I have been obsessed with the upcoming surgery and yesterday afternoon received my last instructions.  I had a hamburger and milkshake for lunch and Mexican for dinner.  When some of my coworkers ask, I have said it’s my last splurge.  I have to eat whatever I want when it’s possible, because afterwards, there will be quite a price to pay.  Saying stuff like that around medical people gets knowing facial expressions with occasional personal anecdotes – I was told yesterday by one that she had out hers on an emergency basis, and the scars are still hurting.  I’m thinking that sounds like adhesions.  It occurred to me that there is a difference that the medical staff has to bridge.  Whereas I have worked on many peg tubes and treated and evaluated the input and discharge, it may be the first and only for the patient.  What is considered “good pathology” to the medical staff, is an intense experience for the patient.  “Good pathology” is a term I grabbed from the book “A Not Entirely Benign Procedure.”  It describes the symptoms and pathologies which are more rare/interesting which the medical staff have to elucidate/recognize/treat if possible.  So medical staff being real people will be discussing hair appointments, latest game, behaviors of a particular kid among themselves, open the door, say hi and immediately begin the evaluation of the hydrocephalus.  One is to know that an individual with an extremely large head has had hydrocephalus chronically because of the size.  The only way the bones could have expanded in such a fashion is if it occurred before the fontanelles knit.  Again, this is known because of seeing multiple patients from the perspective of the medical staff, but is personal experience for the patient.  The patient doesn’t have a prior disconnected training from which to draw impressions.  They don’t have multiple comorbidities from which to compare present symptoms.  It is usually: “I used to feel this way and this is what I was told”, or “I am feeling this way, what is happening?”

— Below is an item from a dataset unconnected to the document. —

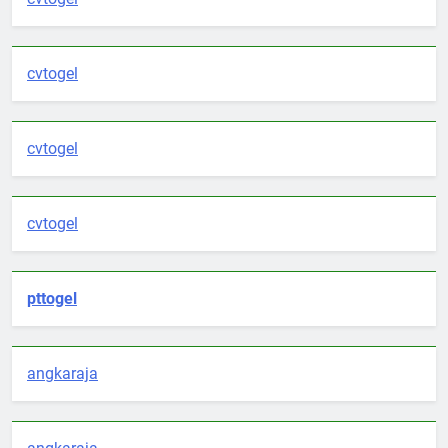
cvtogel
cvtogel
cvtogel
pttogel
angkaraja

As nurse, I also have an idea what to expect from the surgery and procedures associated.  I used to work the surgical floor.  My spouse believed the staff were ready to be rid of me post the last surgery as I was asking about the ET tube, counting the drips on the IV chamber and asking the assigned rate, etc.  Most importantly, I was asked what I wanted and told them that I had missed my coffee that morning being NPO, and wanted a cup as soon as was possible.  They were nice and provided the same after I was moved out of the post anesthesia care unit.  I will probably ask the same tomorrow.  At least that is the way I am planning.  I also have the wonder if I will say anything interesting in post anesthesia as I may have to see these individuals again.  That’s one of the hazards of having a procedure in the same facility in which one works.   I don’t know what I said prior, but remember waking up post one surgery for which I had requested an epidural so I could be awake and have the doctor say what he was doing.  That doc and the anesthesiologist must have put their heads together because I was out through the procedure.  I expressed my disgust when waking (about sleeping through the procedure) and am sure that was quite an interesting comment for the staff present.  I don’t remember who, but one said that they only wanted one doctor in the procedure.

I need to stop my rambles and begin my last day as a more complete person than I will be tomorrow.   I wonder how many other parts are considered optional?  That may be an interesting list to compile.  I know brains and backbones are optional equipment for congress critters…. just saying.